INSTRUCTIONS FOR THE TASK:
Should a line below contain the word "lines", report it.

Dataset items:
----------

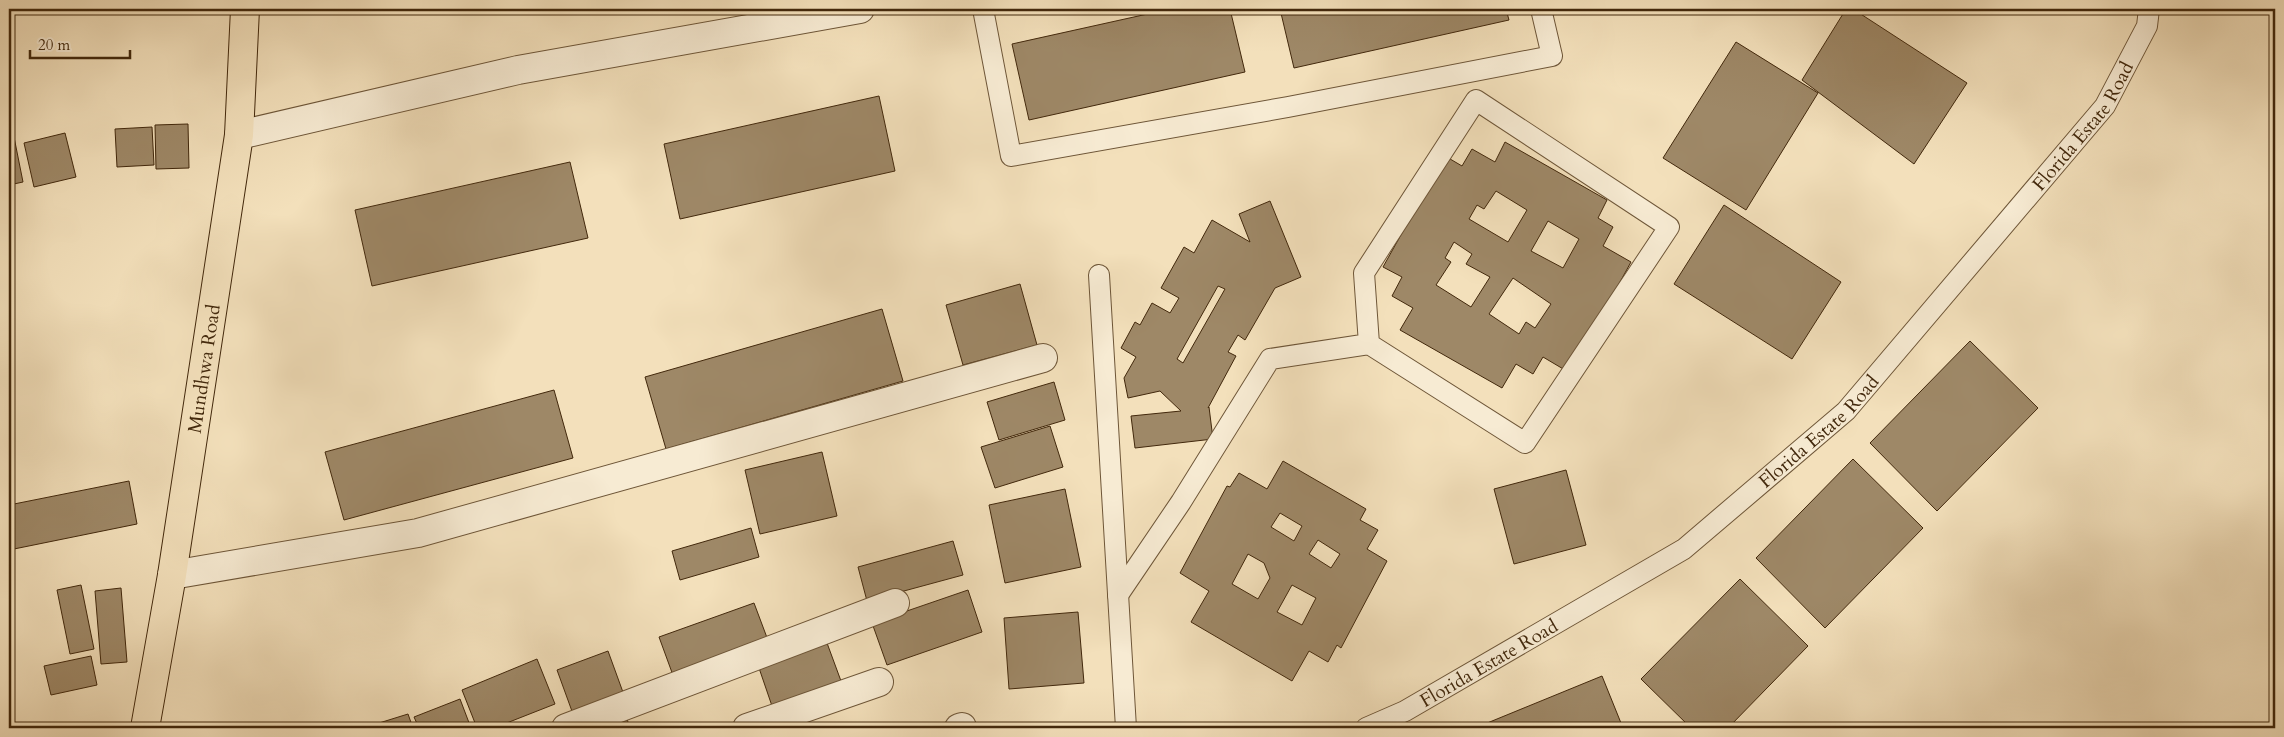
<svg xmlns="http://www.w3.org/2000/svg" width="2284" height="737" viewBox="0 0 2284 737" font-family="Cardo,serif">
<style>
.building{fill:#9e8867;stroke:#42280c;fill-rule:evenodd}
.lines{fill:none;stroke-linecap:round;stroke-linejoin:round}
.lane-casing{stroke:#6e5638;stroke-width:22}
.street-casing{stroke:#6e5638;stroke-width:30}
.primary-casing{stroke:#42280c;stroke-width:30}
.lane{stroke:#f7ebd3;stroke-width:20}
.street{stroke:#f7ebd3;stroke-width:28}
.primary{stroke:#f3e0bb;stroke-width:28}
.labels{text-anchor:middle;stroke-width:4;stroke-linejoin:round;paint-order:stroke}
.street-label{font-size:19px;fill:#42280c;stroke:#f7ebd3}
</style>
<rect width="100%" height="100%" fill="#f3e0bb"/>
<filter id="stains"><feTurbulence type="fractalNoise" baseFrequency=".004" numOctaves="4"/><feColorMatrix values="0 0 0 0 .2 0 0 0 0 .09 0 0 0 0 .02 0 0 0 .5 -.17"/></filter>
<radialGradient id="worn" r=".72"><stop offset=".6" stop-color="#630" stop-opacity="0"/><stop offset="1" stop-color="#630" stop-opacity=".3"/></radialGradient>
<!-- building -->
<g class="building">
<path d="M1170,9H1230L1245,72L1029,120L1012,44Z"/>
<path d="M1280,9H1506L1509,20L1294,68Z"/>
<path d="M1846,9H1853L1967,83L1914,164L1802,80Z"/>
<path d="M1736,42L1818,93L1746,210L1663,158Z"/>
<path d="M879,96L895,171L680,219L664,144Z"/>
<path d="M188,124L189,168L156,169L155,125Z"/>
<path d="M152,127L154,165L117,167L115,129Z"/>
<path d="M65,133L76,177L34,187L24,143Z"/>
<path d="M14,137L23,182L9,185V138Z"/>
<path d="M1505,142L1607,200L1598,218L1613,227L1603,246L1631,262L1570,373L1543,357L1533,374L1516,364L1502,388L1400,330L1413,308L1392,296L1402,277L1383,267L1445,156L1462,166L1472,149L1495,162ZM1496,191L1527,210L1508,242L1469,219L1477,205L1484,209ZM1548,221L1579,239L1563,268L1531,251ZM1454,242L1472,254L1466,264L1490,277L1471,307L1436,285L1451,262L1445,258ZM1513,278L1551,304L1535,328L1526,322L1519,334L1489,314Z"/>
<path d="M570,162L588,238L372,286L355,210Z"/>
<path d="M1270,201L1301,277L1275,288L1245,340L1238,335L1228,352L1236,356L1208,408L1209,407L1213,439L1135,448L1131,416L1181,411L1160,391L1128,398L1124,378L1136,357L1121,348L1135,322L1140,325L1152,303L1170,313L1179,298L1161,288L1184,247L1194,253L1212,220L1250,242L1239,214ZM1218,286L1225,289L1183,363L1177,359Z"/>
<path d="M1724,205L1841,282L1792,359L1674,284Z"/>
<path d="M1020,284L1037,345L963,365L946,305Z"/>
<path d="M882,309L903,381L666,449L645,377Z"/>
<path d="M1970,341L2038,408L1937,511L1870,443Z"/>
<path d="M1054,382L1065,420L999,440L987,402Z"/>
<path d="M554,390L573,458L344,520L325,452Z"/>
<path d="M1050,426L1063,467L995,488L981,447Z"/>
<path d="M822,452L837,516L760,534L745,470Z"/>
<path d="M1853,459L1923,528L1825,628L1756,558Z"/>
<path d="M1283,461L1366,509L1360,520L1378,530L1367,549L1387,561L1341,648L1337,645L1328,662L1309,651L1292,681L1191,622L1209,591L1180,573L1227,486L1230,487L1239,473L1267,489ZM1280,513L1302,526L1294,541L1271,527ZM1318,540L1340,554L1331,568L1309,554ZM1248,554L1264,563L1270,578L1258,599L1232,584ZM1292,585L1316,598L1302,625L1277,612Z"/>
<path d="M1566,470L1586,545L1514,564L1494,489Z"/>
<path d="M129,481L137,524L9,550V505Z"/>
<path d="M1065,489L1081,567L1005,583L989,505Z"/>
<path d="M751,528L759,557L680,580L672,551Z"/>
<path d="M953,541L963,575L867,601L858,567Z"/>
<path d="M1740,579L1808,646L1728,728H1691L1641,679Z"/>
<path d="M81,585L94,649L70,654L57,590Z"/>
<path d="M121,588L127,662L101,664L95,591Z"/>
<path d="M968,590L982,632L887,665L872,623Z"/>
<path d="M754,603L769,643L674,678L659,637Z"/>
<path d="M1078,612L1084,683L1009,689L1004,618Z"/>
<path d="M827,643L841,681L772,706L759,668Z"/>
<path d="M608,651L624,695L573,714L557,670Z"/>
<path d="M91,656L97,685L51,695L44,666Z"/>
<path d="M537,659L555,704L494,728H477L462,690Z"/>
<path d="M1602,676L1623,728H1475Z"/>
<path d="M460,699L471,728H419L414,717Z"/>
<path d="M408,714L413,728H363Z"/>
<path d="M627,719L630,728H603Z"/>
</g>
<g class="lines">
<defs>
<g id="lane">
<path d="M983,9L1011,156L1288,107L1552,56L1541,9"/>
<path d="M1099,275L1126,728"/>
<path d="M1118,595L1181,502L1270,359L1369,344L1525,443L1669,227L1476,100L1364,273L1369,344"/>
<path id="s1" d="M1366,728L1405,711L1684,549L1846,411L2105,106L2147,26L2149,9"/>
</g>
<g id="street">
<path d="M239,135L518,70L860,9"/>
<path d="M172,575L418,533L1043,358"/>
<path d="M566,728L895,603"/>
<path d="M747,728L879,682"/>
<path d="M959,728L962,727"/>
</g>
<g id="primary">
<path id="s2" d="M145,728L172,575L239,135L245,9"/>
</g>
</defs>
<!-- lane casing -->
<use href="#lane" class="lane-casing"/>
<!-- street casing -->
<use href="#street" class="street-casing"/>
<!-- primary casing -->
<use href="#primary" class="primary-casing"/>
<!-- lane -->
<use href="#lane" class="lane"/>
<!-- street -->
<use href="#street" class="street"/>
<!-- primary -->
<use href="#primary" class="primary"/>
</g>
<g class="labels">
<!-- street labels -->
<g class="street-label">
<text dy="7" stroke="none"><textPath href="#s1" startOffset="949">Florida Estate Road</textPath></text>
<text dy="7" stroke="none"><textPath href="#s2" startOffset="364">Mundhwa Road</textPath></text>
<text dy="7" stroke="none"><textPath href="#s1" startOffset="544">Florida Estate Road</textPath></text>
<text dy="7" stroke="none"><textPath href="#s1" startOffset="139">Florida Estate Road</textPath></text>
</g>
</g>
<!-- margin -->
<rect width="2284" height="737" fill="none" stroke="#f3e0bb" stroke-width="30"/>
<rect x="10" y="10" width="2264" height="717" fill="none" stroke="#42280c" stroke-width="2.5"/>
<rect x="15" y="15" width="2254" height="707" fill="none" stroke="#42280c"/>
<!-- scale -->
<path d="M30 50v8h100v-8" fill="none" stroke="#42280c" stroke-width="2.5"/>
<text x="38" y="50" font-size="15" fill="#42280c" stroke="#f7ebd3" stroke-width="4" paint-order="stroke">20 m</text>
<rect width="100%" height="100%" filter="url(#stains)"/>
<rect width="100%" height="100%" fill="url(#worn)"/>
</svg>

----------

EXERCISE ANSWER:
.lines{fill:none;stroke-linecap:round;stroke-linejoin:round}
<g class="lines">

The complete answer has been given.